Excerpts from a dataset

◆ ◆ ◆ ◆

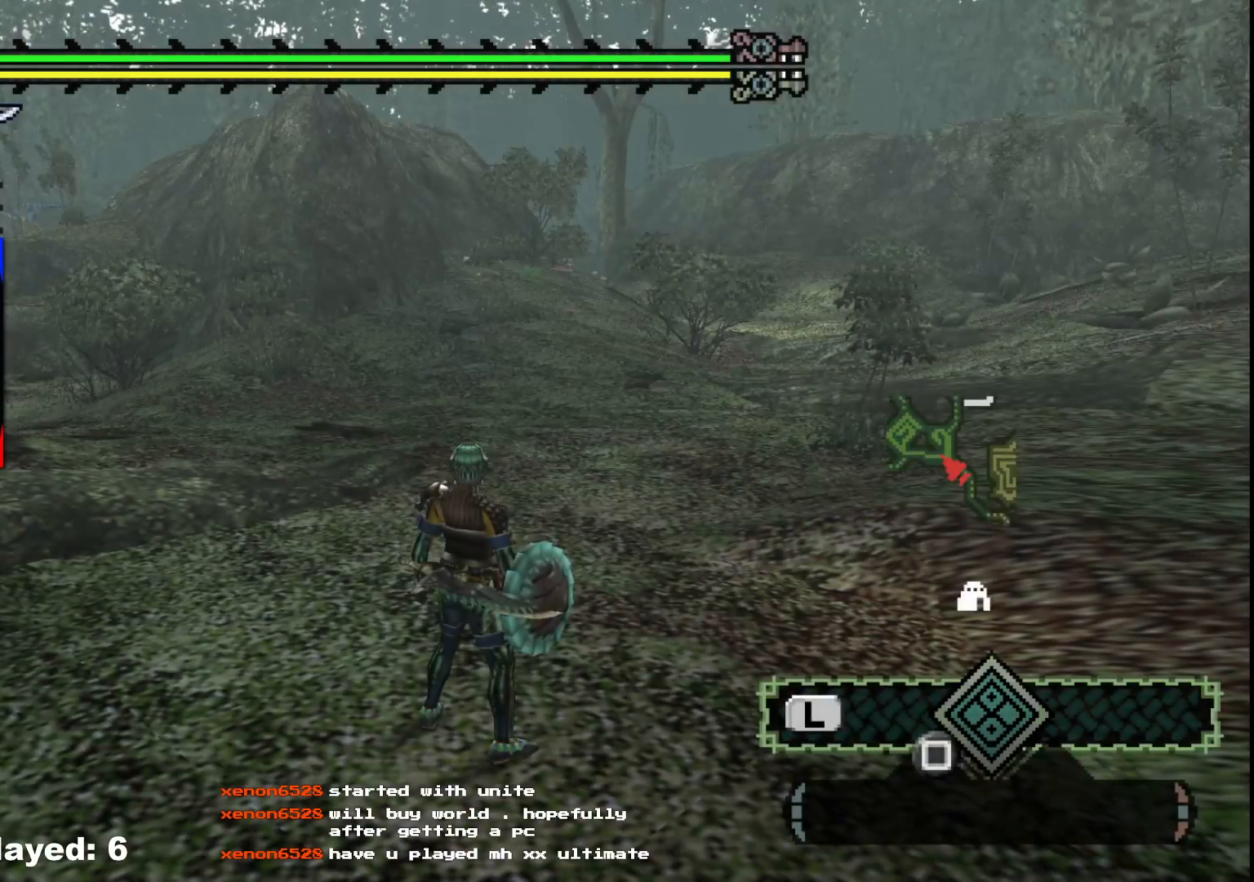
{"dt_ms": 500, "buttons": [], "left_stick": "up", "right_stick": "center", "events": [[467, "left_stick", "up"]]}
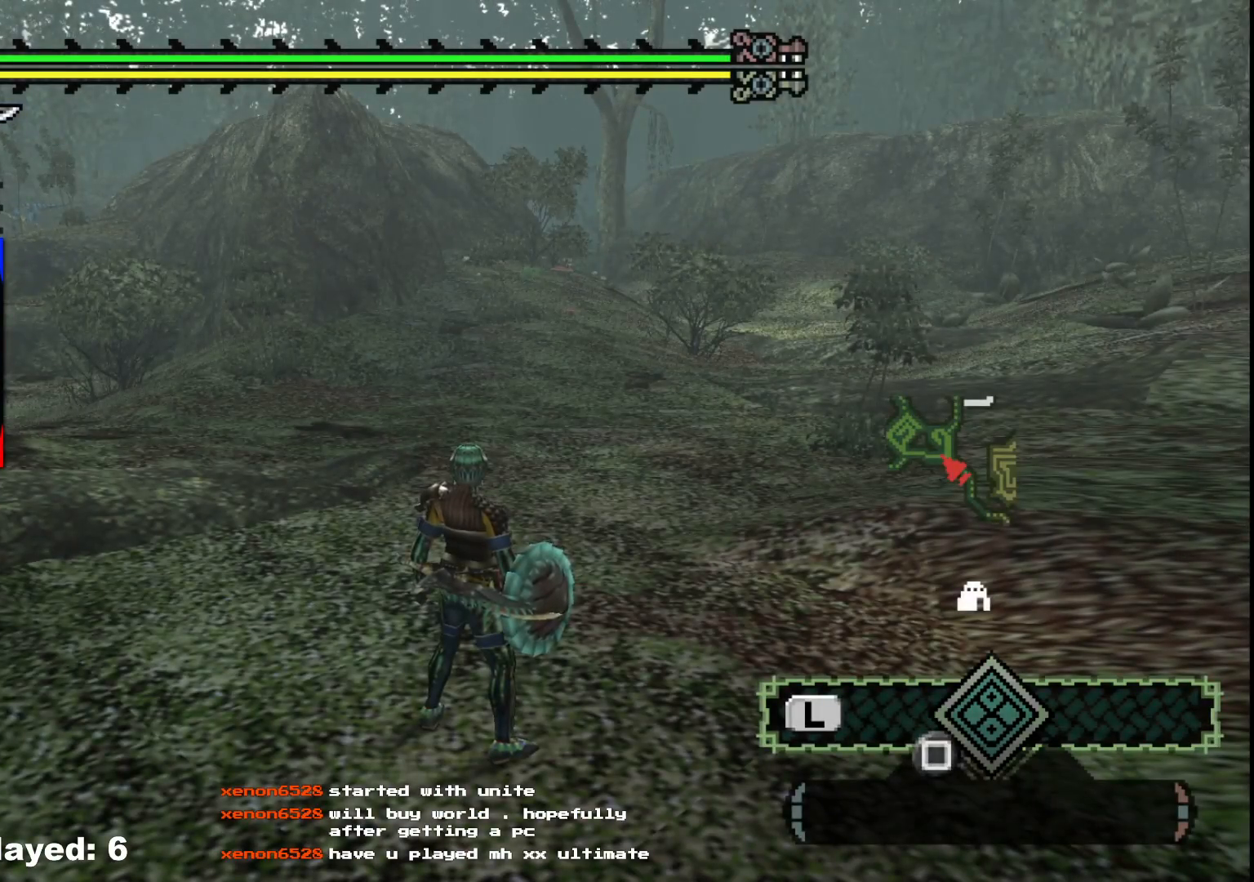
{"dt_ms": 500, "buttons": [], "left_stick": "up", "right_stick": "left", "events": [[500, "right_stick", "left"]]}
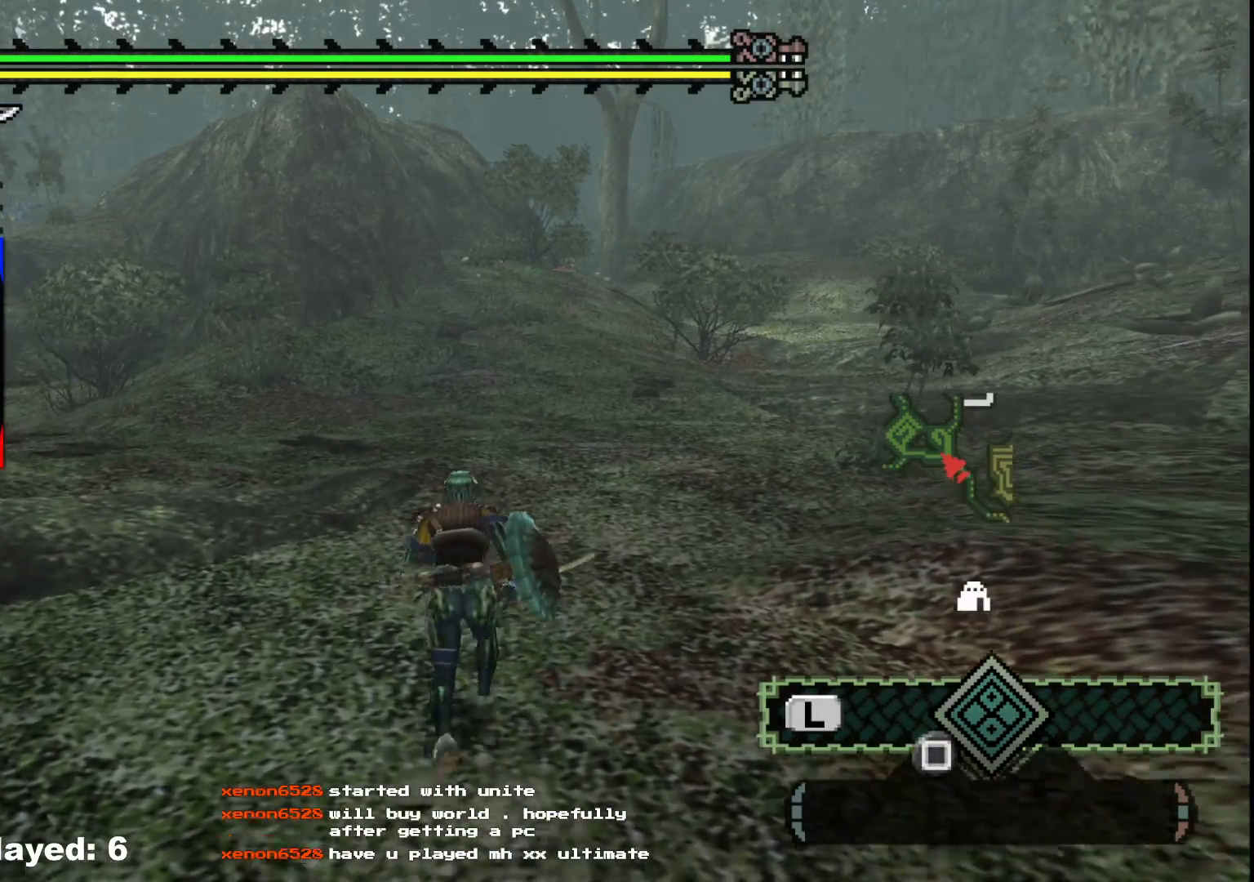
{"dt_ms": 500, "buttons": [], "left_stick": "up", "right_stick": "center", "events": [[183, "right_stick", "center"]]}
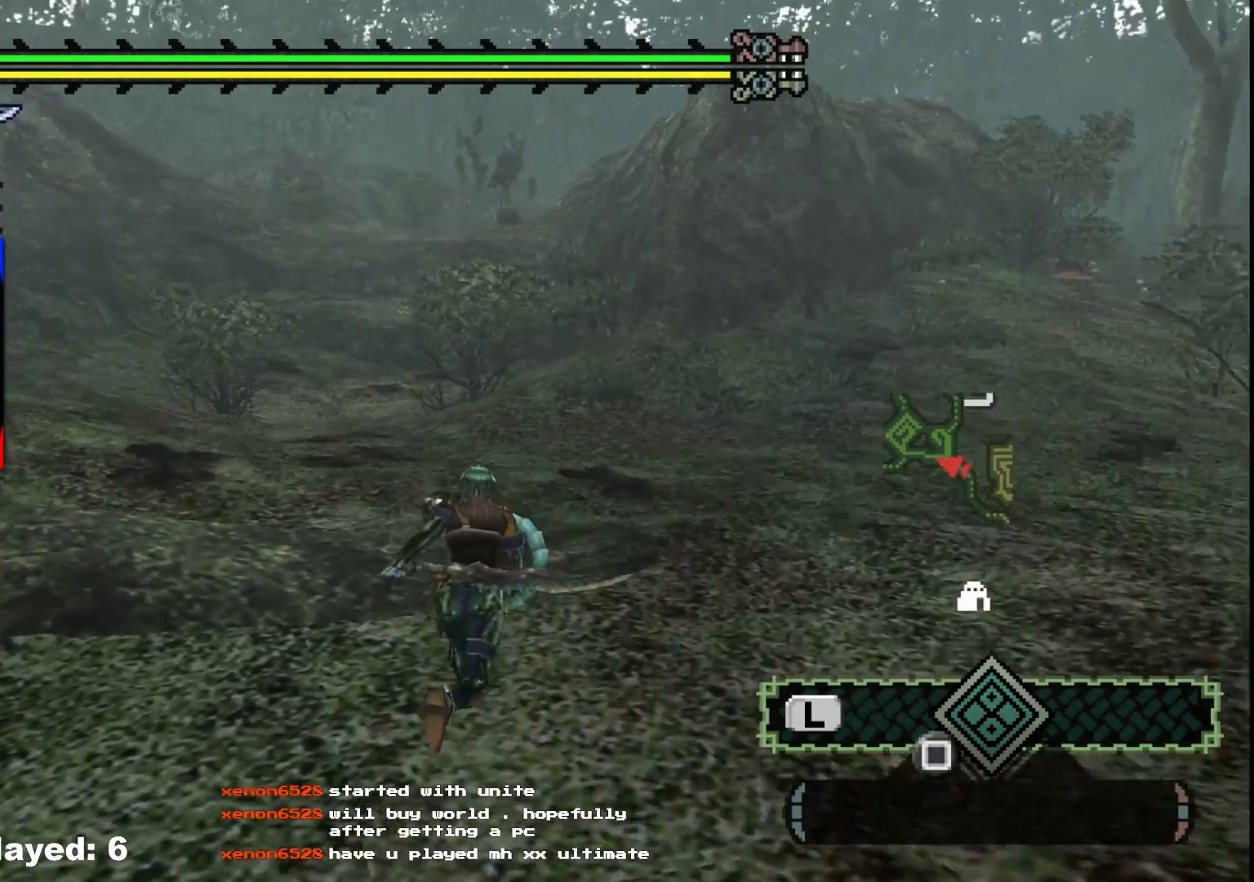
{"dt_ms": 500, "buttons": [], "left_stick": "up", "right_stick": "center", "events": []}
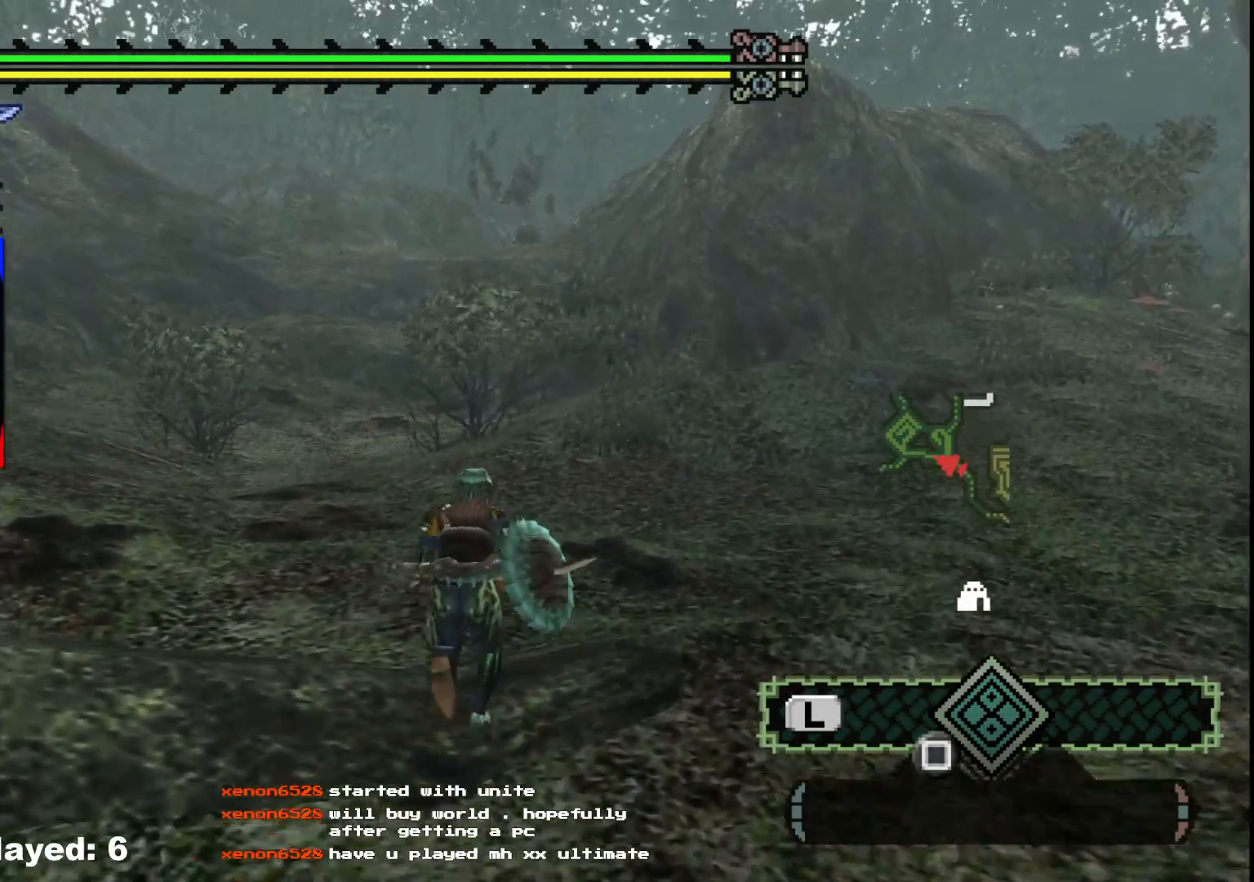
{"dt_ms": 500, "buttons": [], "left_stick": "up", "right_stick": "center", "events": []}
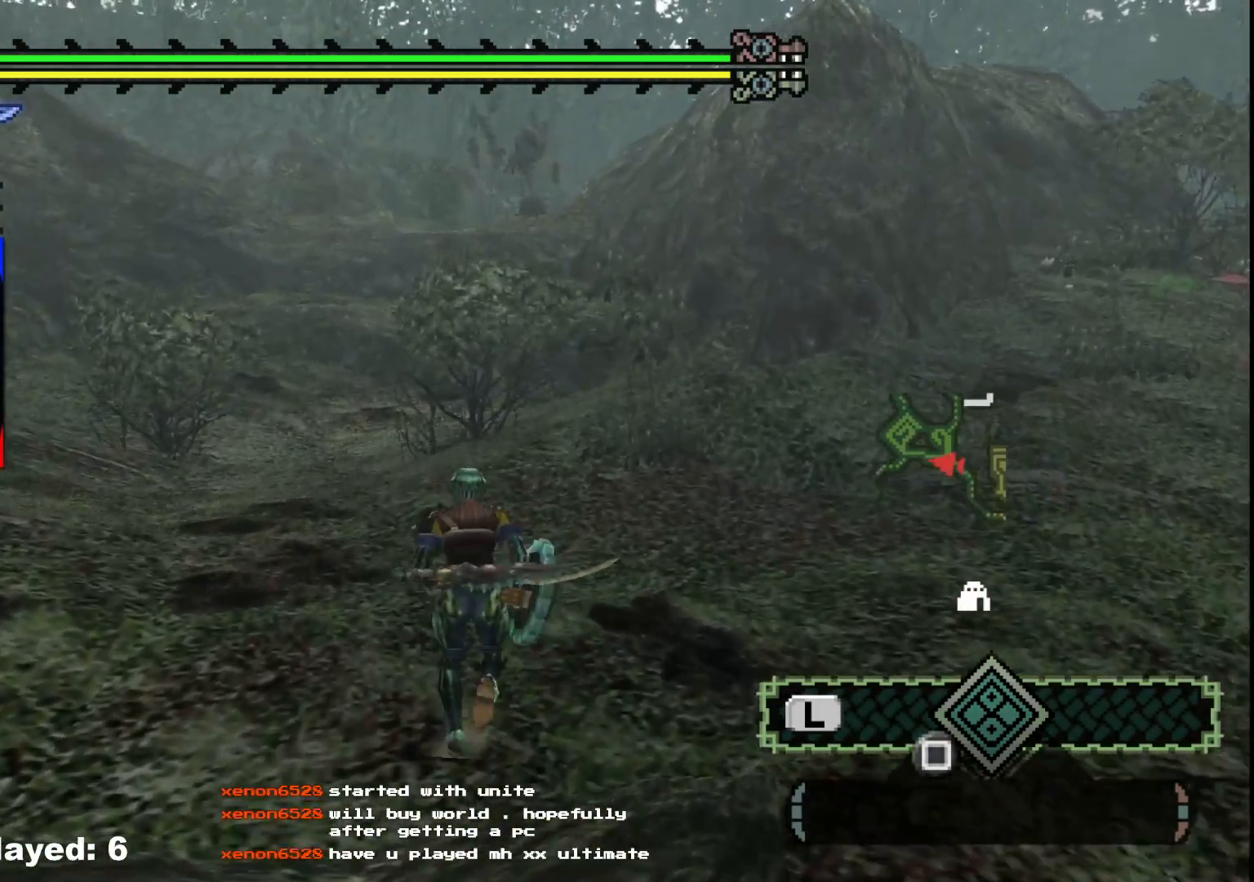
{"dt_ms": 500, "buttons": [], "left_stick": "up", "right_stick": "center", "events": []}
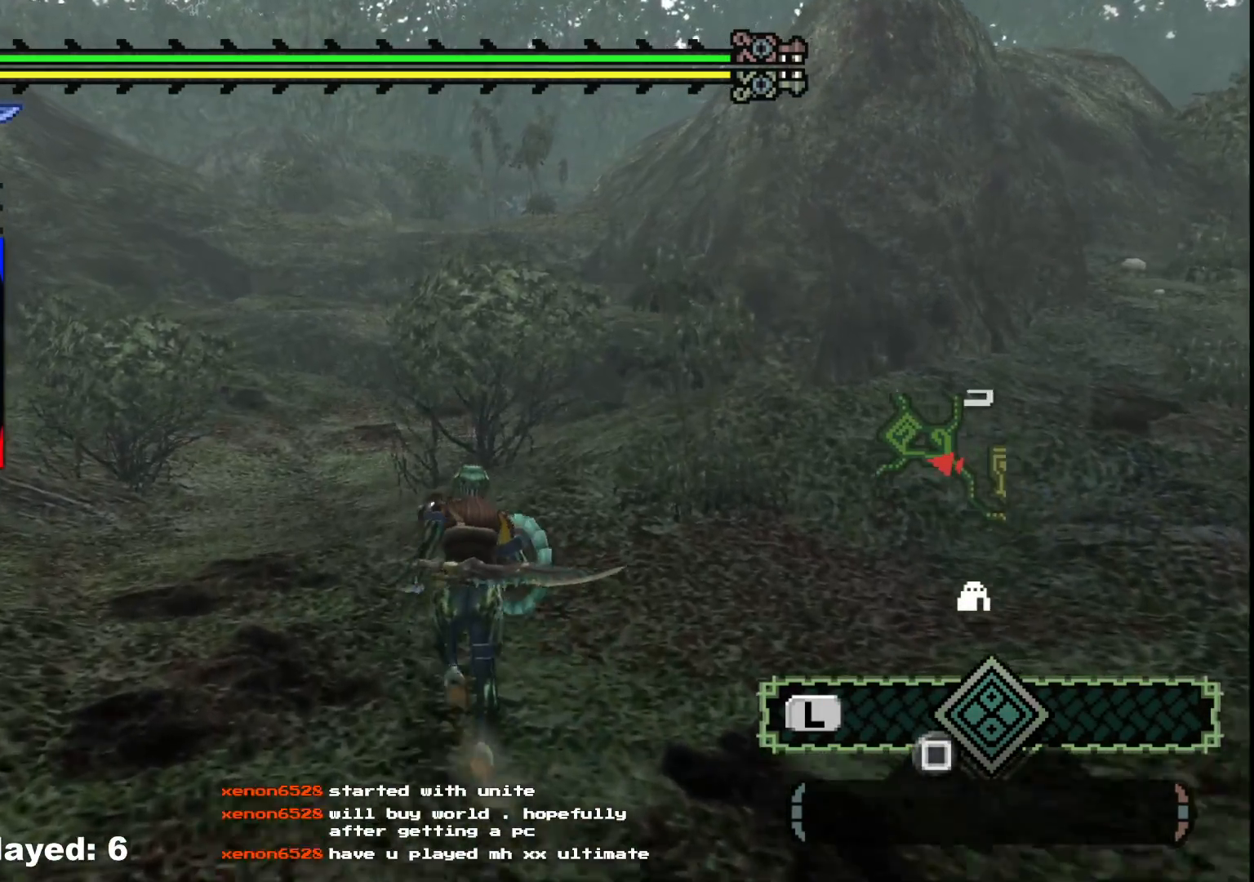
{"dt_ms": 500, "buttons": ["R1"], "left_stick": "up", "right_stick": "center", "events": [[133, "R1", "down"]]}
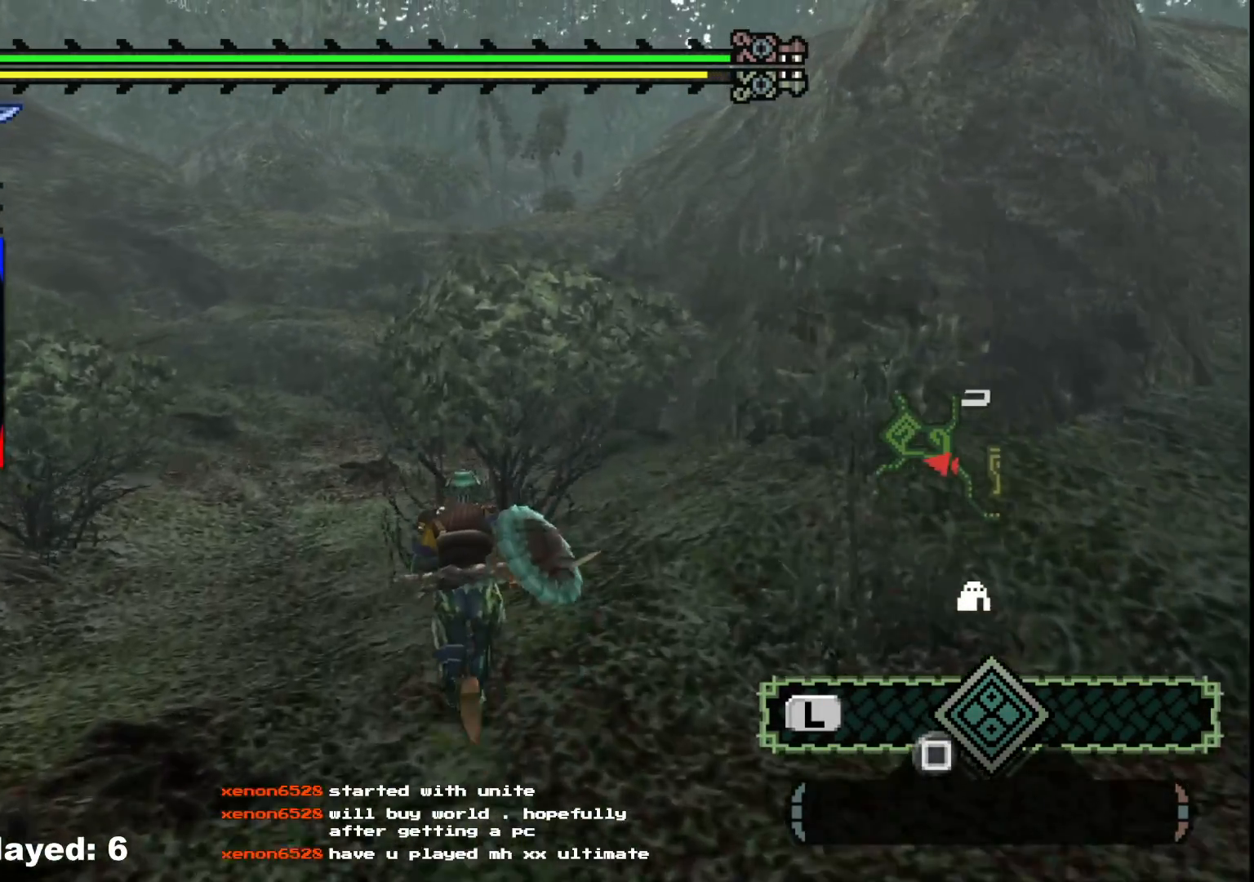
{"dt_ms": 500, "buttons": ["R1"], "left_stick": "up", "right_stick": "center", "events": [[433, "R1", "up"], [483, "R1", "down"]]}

◆ ◆ ◆ ◆

INSTRUCTIONS TO FOLLOW: Please output all the data exactly as given, with the pictures omitted.

OUTPUT:
{"dt_ms": 500, "buttons": [], "left_stick": "up", "right_stick": "center", "events": [[467, "left_stick", "up"]]}
{"dt_ms": 500, "buttons": [], "left_stick": "up", "right_stick": "left", "events": [[500, "right_stick", "left"]]}
{"dt_ms": 500, "buttons": [], "left_stick": "up", "right_stick": "center", "events": [[183, "right_stick", "center"]]}
{"dt_ms": 500, "buttons": [], "left_stick": "up", "right_stick": "center", "events": []}
{"dt_ms": 500, "buttons": [], "left_stick": "up", "right_stick": "center", "events": []}
{"dt_ms": 500, "buttons": [], "left_stick": "up", "right_stick": "center", "events": []}
{"dt_ms": 500, "buttons": ["R1"], "left_stick": "up", "right_stick": "center", "events": [[133, "R1", "down"]]}
{"dt_ms": 500, "buttons": ["R1"], "left_stick": "up", "right_stick": "center", "events": [[433, "R1", "up"], [483, "R1", "down"]]}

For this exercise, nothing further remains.